Brain acid sphingomyelinase controls addiction-related behaviours in a sex-specific way.
Liubov S Kalinichenko, Iulia Zoicas, Anne-Marie Bienia, Clara Bühner, Julia Robinson, Joshua Kütemeyer, Annika Labonte, Thadshajiny Raveendran, Lena Warth, Irena Smaga, Malgorzata Filip, Volker Eulenburg, Cosima Rhein, Anna Fejtova, Erich Gulbins, Johannes Kornhuber, Christian P Müller
Neurobiology of disease March 1, 2025 DOI: 10.1016/j.nbd.2025.106800 via PubMed
Summary
Overexpression of acid sphingomyelinase (ASM) in the forebrain affects addiction-related behaviors differently in male and female mice.

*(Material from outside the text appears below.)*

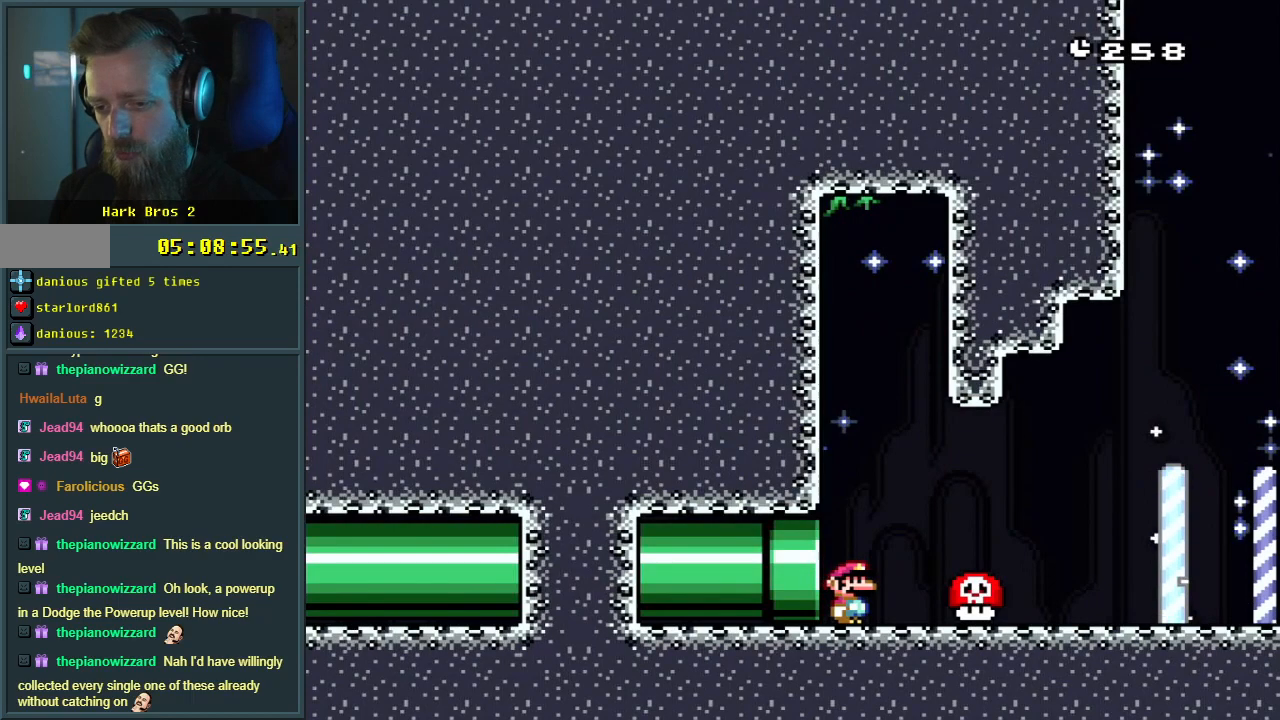
{"buttons": ["Y"], "events": []}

In males, forebrain ASM overexpression increased alcohol consumption in a free-choice paradigm and reduced conditioned place preference (CPP) for alcohol and cocaine, but not for amphetamine, ketamine, or high-fat/carbohydrate food. In females, it increased binge-like alcohol drinking while moderate consumption remained unchanged, and enhanced CPP for amphetamine but not other substances. These findings suggest ASM plays a sex-specific role in the reinforcing effects of certain addictive substances, offering potential molecular targets for drug- and sex-specific therapies.
Study at a glance
| Characteristics | Experimental study Peer reviewed |
|---|---|
| Population | Male and female mice with forebrain ASM overexpression |
| Intervention | forebrain ASM overexpression |
| Topics | Addiction Ketamine Serotonin |
| Keywords | Acid sphingomyelinase Alcohol Amphetamine Cocaine Conditioned place preference |
| Citations | 4 |
| Key finding | Forebrain ASM overexpression alters alcohol consumption and conditioned place preference for alcohol, cocaine, and amphetamine in a sex-specific manner in mice. |
Abstract
Addiction is a chronic and severe mental disorder with high gender- and sex-specificity. However, the pathogenesis of this disorder is not fully elucidated, and no targeted pharmacotherapy is available. A growing body of evidence points out the potential involvement of the ceramide system in the pathophysiology of addiction. A pathogenic pathway for several mental disorders based on the overexpression of an enzyme involved in ceramide formation, acid sphingomyelinase (ASM), was recently proposed. Here we show a crucial role of ASM specifically overexpressing in the forebrain for various types of addiction-related behaviours in a drug- and sex-specific way. In male mice, a forebrain ASM overexpression led to enhanced alcohol consumption in a free-choice paradigm. It also diminished the reinforcing properties of alcohol and cocaine, but not that of amphetamine, ketamine, or a natural reinforcer fat/carbohydrate-rich food in the conditioned place preference (CPP) test in males. In female mice, a forebrain ASM overexpression enhanced alcohol binge-like drinking, while moderate alcohol consumption was preserved. ASM overexpression in females contributed to CPP establishment for amphetamine, but not for other psychoactive substances. Altogether, this study shows a specific involvement of forebrain ASM in the development of conditioned reinforcing effects of different types of substances with addictive properties in a sex-specific way. Our data enlarge the current knowledge on the specific molecular mechanisms of dependence from various drugs of abuse and might serve as a basis for the development of drug- and sex-specific targeted therapy.